All or Nothing is a Limey flick that I was tricked into seeing because I think Timothy Spall is about the best actor at portraying the everyman. I still think that, but without anything interesting to do, his ability to play the average guy just looks like, well, watching an average guy.
In All or Nothing, Spall plays a lazy taxi driver in a loveless marriage with a couple of fat, lethargic and unhappy kids. They live hand to mouth in a rundown London housing project with equally unhappy neighbors. The characters plug along until, as always in the movies, a crisis requires them to re-examine why they are so unhappy and how they got there. The characters make an attempt to retrieve their lives from the shitter, and the movie ends with the big, poignant ambiguous ending. Will they find happiness or are they doomed to misery for eternity?

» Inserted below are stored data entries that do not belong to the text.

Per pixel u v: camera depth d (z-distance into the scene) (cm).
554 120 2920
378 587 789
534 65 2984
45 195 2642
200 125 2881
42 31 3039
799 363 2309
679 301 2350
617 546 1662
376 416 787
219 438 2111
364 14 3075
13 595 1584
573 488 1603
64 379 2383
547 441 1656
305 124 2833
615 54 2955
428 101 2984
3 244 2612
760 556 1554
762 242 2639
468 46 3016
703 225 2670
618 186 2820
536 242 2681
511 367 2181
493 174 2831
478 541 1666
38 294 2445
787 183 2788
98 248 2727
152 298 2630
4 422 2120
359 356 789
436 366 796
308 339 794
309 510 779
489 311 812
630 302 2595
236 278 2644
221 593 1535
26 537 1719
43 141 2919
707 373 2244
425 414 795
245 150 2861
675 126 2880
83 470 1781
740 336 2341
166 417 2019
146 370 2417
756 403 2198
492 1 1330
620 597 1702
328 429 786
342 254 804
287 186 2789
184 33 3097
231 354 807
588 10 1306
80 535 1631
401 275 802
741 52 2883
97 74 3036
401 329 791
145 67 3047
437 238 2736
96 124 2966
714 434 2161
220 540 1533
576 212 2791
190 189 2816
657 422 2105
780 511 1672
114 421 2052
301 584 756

Despite excellent acting and a few powerful scenes, I mostly didn’t fucking care. These are boring, sad people, which is fine in itself so long as they have some revelation. They don’t, though. They just have miserable lives that plod along without exposing anything new. Director Mike Leigh has confused capturing poverty with poignance, and as anyone who has ever had to eat cat food can tell you, being poor just ain’t so interesting.
I love movies about average people, but what I love is for the characters to be “average” and not genuinely as dull and lame as the real average. I want them to subtly exceed the boundaries of the mundane and serve as inspiration, amusement or a lesson to the rest of us living in dingy apartments near railroad tracks. All or Nothing is too obsessed with filming shit to dig in and uncover the undigested kernels. I suppose Leigh can feel noble for training his talents and those of his actors on such shitty lives. Maybe it’s a tax writeoff. Otherwise, why bother?

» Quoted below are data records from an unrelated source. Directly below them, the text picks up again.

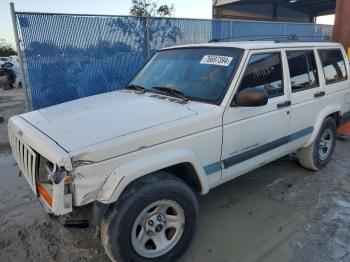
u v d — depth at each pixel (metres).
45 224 3.59
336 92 4.78
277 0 20.62
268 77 3.62
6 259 3.03
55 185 2.25
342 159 5.39
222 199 4.11
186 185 2.84
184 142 2.82
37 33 6.20
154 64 4.12
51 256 3.07
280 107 3.71
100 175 2.39
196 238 3.33
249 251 3.12
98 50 6.93
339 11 6.98
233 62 3.35
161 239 2.83
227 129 3.14
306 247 3.15
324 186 4.42
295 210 3.82
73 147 2.35
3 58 27.50
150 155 2.62
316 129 4.44
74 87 6.81
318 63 4.43
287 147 4.04
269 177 4.71
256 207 3.90
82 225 2.57
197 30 8.46
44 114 3.17
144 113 2.94
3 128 7.89
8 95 14.53
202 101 3.21
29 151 2.67
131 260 2.64
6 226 3.57
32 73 6.31
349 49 6.89
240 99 3.10
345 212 3.76
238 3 19.69
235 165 3.34
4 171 5.11
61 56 6.53
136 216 2.56
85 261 2.99
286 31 11.23
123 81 7.38
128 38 7.25
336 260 2.96
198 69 3.54
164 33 7.82
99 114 2.97
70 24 6.50
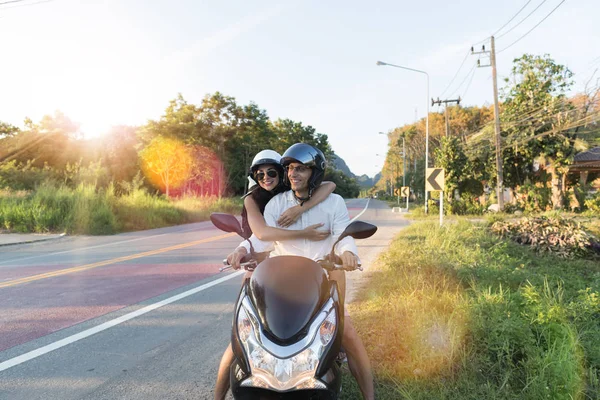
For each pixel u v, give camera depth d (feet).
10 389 11.84
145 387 11.91
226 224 9.05
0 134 177.47
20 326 17.22
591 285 19.58
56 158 170.09
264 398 6.35
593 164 100.78
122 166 164.96
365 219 80.69
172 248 40.81
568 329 12.18
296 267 7.30
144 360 13.78
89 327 17.04
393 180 305.12
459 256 24.93
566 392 9.90
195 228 67.41
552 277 20.79
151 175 152.35
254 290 7.00
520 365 11.55
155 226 69.77
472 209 89.71
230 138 158.81
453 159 91.91
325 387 6.47
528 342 12.00
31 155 168.04
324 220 8.94
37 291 23.20
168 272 28.19
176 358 13.92
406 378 11.03
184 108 149.69
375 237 46.52
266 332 6.47
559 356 10.97
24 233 56.65
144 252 38.29
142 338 15.79
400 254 26.27
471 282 18.22
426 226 47.52
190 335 16.08
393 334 13.35
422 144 220.64
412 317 14.01
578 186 93.35
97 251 39.99
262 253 9.09
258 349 6.41
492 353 12.00
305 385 6.29
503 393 10.20
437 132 214.69
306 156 8.60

If anyone needs to be entertained or given hope through the movies, it’s people like those Leigh depicts. But, there’s nothing here for them except a warning that their lives will continue to suck and I think they already knew that. Leigh is more interested in serving as the National Geographic of London’s ghettos for rich liberals than he is in improving lives. The fat rich folks watch it and cluck their tongues, and then feel good about themselves for having felt sorry for poor people.

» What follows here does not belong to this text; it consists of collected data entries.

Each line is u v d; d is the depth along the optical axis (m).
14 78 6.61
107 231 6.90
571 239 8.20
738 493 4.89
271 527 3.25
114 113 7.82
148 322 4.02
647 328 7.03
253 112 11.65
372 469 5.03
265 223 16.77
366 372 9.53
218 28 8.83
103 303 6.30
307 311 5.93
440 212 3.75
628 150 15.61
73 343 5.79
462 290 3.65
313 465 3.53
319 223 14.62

All or Nothing is just unrelentingly depressing without a good reason, and I can get that by jerking off to too much Internet porn or eating Mrs. Filthy’s half of the Thanksgiving pies and then feeling like a jerk. Two Fingers.
Before I go off to make an experimental meringue from our carpet cleaner and more sugar, I want to give a plug for Denver’s Starz Theater in the old Tivoli building. Now here’s an art theater that isn’t so fucking impressed with itself as the snooty Landmark’s. Friendly employees, matinee prices up until six p.m. and Denver’s best schedule of retrospectives and older movies. If you live in Denver, fuck those pretentious assholes at the Mayan and the Esquire and support Starz. They try harder and they don’t act like their shit don’t stink.